AARP has no credibility with me.
Smaller contributions could fix AARP.
Baghdad Bob is an AARP member or he works for them, at least. Who'da thunk?
I hope Social Security just goes away.
I won't see a red cent of it and I don't want to pay into it anymore.
IOW, let's half-@$$ do the job.
younger people would see it - after years of contributions with negative rates of return. the AARP doesn't understand that this is what they are advocating their FUTURE members get out of the system.
yeah...
ahh well...this is one of those issues that makes my head spin.
I eamiled AARP that I was looking for an alternative & I got this lengthy rambling email back re/small fixes for SS and that SS was NOT going broke! Un-huh! I just read an article that Art Linkletter wrote that AARP most liberal group going! I sent back their email reply I was still lookin for an alternative to AARP & will not renew our membership!
the fix is to stop shoveling money out the door right now...with today's retirees.....
today's retirees are getting a bonanza and are living off the backs of young and middle aged people who will see little to nothing for their years of tole....
since people are living longer....there is a number of people that have contributed little to nothing into SS....there are illegals and new immigrants that do not deserve to come into this country and immediately gather in the benefits....
then there are the people with the multiple govt pensions.....
yet, all the big shots can suggest....again....is to tax more people and bring in more money....
don't even get me started on Medicare...
I have always read that the elderly are the richest group in the country, so why is that the young and the middle class have to keep giving more and more to them.....

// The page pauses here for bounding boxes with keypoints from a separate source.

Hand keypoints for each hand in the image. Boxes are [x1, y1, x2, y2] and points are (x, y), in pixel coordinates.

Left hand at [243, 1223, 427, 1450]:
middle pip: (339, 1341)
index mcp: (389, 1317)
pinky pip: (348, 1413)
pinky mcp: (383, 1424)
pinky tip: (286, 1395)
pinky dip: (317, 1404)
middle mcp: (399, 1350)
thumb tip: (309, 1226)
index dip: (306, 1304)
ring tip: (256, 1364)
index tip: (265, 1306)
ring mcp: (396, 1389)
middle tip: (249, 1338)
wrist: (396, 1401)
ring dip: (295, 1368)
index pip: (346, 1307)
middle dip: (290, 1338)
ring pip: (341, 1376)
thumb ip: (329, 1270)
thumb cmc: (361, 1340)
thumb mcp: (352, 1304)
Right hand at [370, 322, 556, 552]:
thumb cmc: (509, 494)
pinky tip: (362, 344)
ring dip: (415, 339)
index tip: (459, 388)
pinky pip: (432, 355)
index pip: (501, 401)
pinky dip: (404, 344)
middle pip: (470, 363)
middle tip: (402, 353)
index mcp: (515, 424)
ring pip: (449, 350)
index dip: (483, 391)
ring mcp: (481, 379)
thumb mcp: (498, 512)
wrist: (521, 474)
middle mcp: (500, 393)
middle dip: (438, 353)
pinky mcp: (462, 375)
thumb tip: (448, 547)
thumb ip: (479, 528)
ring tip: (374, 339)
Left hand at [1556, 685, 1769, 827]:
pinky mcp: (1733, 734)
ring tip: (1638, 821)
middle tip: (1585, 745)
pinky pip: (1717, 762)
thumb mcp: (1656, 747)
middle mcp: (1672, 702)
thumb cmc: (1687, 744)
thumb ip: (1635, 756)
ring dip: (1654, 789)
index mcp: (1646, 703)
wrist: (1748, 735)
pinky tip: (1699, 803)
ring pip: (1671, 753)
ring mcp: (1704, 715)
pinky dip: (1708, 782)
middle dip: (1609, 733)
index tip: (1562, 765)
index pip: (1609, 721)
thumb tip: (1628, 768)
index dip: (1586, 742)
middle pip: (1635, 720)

If you just want hotel and other discounts, look into AAA. You don't even have to be older. You also get travel insurance, towing included. I am a member and I am years away from AARP and plan to never join.
well of course, it won't "go broke" if they find new ways to raise taxes and pump more cash into it. the younger people who contribute are the ones "going broke" - a lifetime of work under the tax burden, with a rate of return at retirement that is running around 1% now and will go lower in the out years, and no ability to use the proceeds as part of their estate - giving their heirs the ability for wealth creation.
We could also avoid the crisis if we charged a "minimum tax" on currently tax-exempt advocacy groups like the AARP, ACLU, Sierra Club, PETA, etc. etc...
Glad somebody else caught that.
The least I could do.
I figure that the idea that they want to raise the tax on high earners will probably work out that they get to make up for the 10 trillion they already paid as baby boomers that was spent on other things. Now just at the end of their working days they get socked again.
"Aw, Hell NO!!!"
Or instead of raising taxes on two $50,000 wage-earners in a marriage for this SS "fix", we could cut the amount given to every SS recipient by 25%. The average SS recipient gets everything back that they've paid in in about 3.3 years and the rest is gravy. That should be drastically reduced. Let's see if the AARP would consider that proposal.